(Exercise details)
For this exercise, please transcribe exactly and only the lines from the one containing "# Set the Gain" through the end of the material, both ends included, without pictures.

(Raw data)

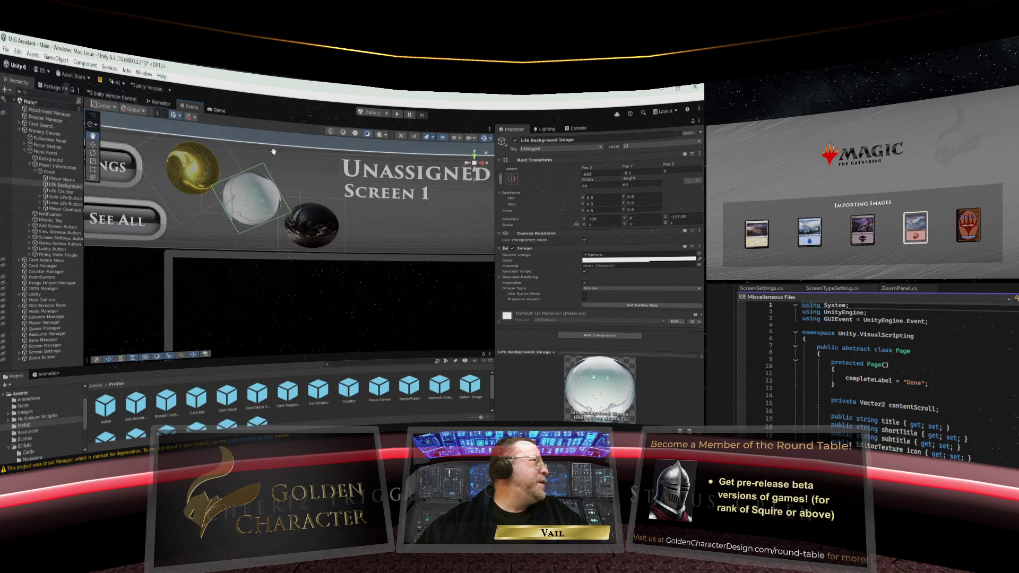
pyautogui.scroll(-5, 261, 137)
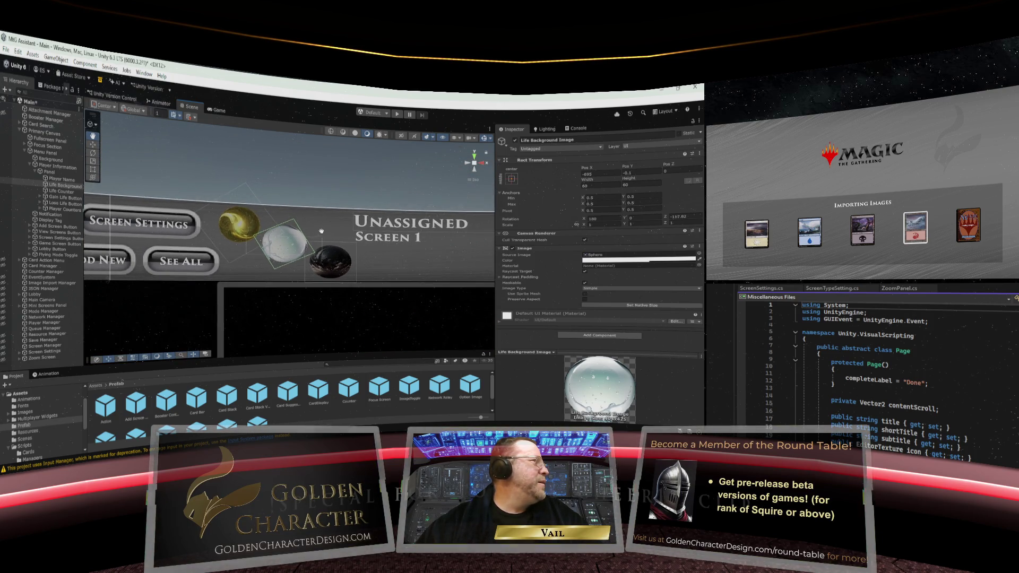
pyautogui.scroll(-3, 356, 241)
pyautogui.scroll(2, 371, 249)
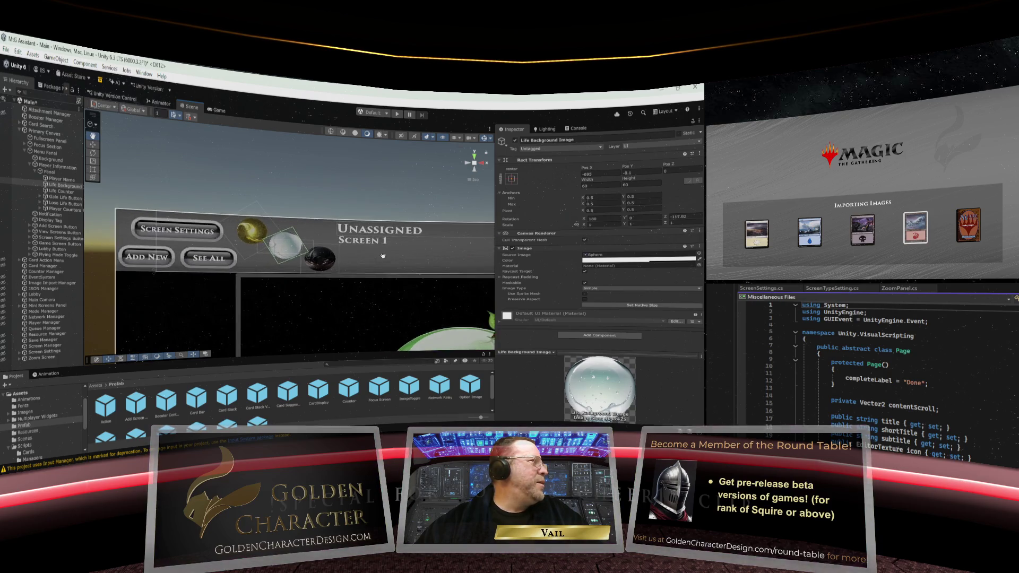
pyautogui.scroll(5, 375, 248)
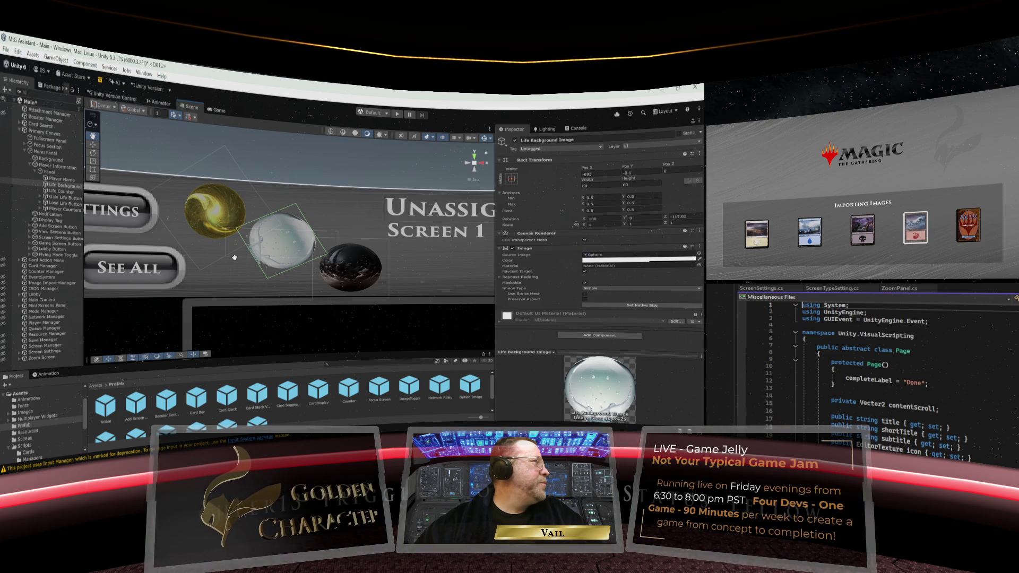
pyautogui.click(61, 198)
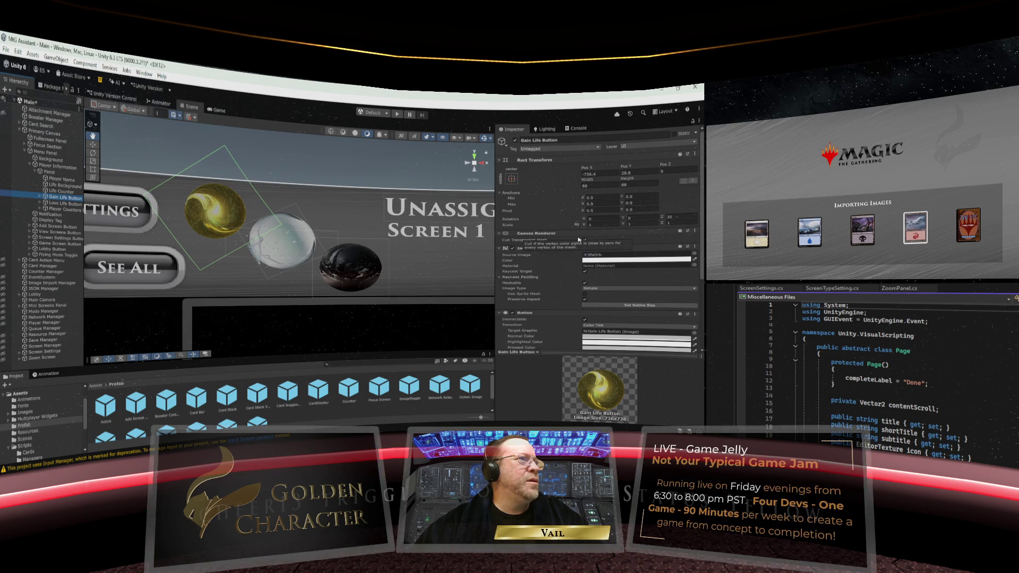
# Set the Gain Life Button's Rotation Z to -90 so its swirl turns
pyautogui.click(670, 217)
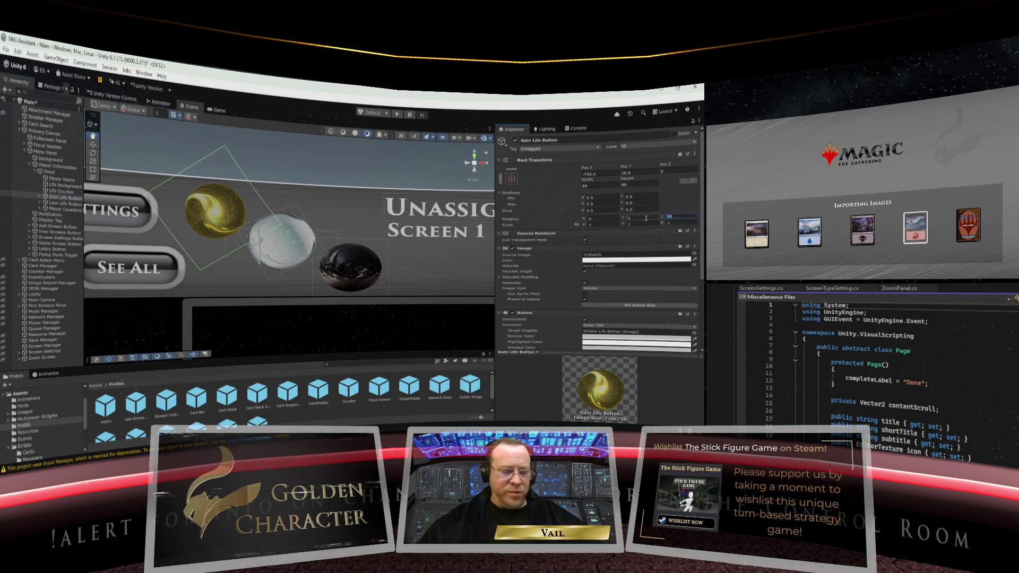
pyautogui.write('0')
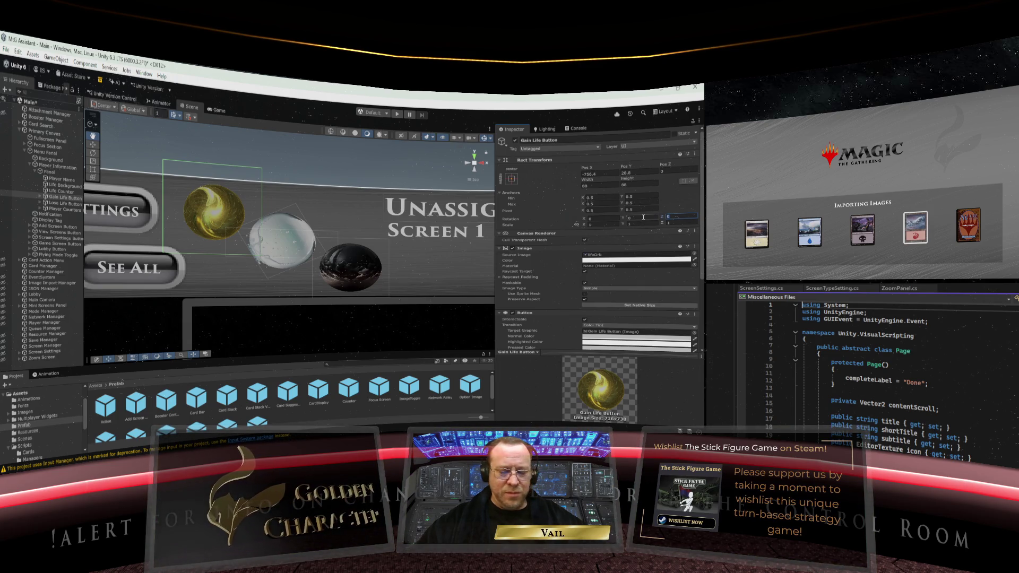
pyautogui.write('92')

(Answer space)
# Set the Gain Life Button's Rotation Z to -90 so its swirl turns
pyautogui.click(670, 217)
pyautogui.write('0')
pyautogui.write('92')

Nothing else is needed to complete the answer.